Le verset 18 introduit une troisième chose merveilleuse. En plus de la vie et de la liberté, il y a une transformation. L'expression «à face découverte» est un peu ambiguë et pourrait s'interpréter comme s'appliquant à nous. Il est clair que nous n'avons pas de voile sur nous comme Israël, mais il semble plutôt qu'ici, ce qui n'est pas voilé, c'est la gloire du Seigneur que nous contemplons. Il n'y a pas de voile sur la face de notre Seigneur, comme il y en avait un sur la face de Moïse. De plus, la gloire qui brille en lui n'a pas pour effet de repousser, comme celle qui brillait sur la face de Moïse. Au contraire elle attire; et plus que cela, elle transforme. Plus Christ glorifié est présent à nos yeux, plus nous devenons comme lui.

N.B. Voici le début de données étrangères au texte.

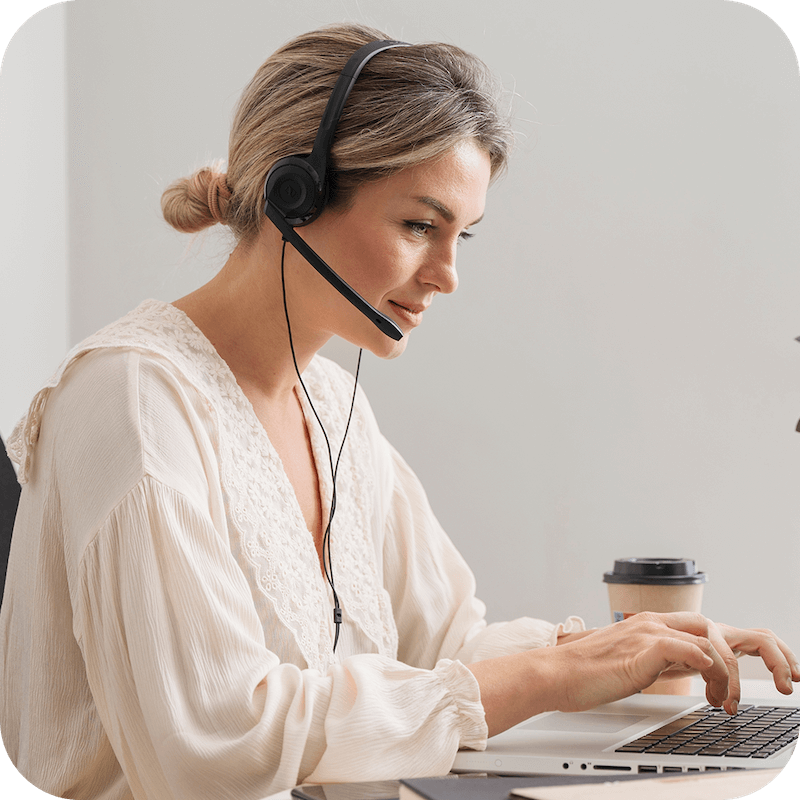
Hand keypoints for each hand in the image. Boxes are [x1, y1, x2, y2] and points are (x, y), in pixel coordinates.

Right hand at [551, 612, 799, 714]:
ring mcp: (651, 630)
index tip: (772, 673)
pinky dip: (710, 671)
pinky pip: (693, 652)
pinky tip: (710, 692)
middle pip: (723, 628)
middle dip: (763, 652)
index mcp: (657, 626)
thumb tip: (699, 670)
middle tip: (785, 680)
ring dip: (731, 674)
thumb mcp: (640, 666)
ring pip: (713, 639)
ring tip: (728, 703)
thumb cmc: (590, 674)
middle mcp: (658, 622)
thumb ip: (668, 661)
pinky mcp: (645, 646)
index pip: (712, 629)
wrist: (557, 673)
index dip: (748, 648)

Cette transformation est un processus progressif; elle n'est pas atteinte en une fois. Nous sommes transformés «de gloire en gloire», c'est-à-dire d'un degré de gloire à un autre. C'est une œuvre divine, «comme par le Seigneur en Esprit». Ici à nouveau, le choix des mots est remarquable. En grec, l'article défini est absent devant Seigneur et Esprit. Les mots nous manquent devant cette expression d'une profondeur insondable. Mais nous pouvons au moins y voir que le Seigneur et l'Esprit travaillent ensemble à cette transformation, le Seigneur étant l'objet placé devant les yeux de la foi, et l'Esprit la puissance qui opère en nous.

Que Dieu nous accorde de garder les yeux fixés sur Christ, en lui étant fidèles comme l'aiguille de la boussole l'est au pôle!